++++ EXTRACTED INFORMATION

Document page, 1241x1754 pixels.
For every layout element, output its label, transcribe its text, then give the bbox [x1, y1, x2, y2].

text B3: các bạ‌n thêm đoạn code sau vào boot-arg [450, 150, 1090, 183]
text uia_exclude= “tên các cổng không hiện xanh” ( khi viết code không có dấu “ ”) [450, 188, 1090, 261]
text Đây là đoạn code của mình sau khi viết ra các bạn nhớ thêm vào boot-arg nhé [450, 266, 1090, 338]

++++++++

» WHAT YOU HAVE TO DO
Produce a precise copy of all the material above.

» REPLY TO THE TASK
Document page, 1241x1754 pixels.
For every layout element, output its label, transcribe its text, then give the bbox [x1, y1, x2, y2].

text B3: các bạ‌n thêm đoạn code sau vào boot-arg [450, 150, 1090, 183]
text uia_exclude= “tên các cổng không hiện xanh” ( khi viết code không có dấu “ ”) [450, 188, 1090, 261]
text Đây là đoạn code của mình sau khi viết ra các bạn nhớ thêm vào boot-arg nhé [450, 266, 1090, 338]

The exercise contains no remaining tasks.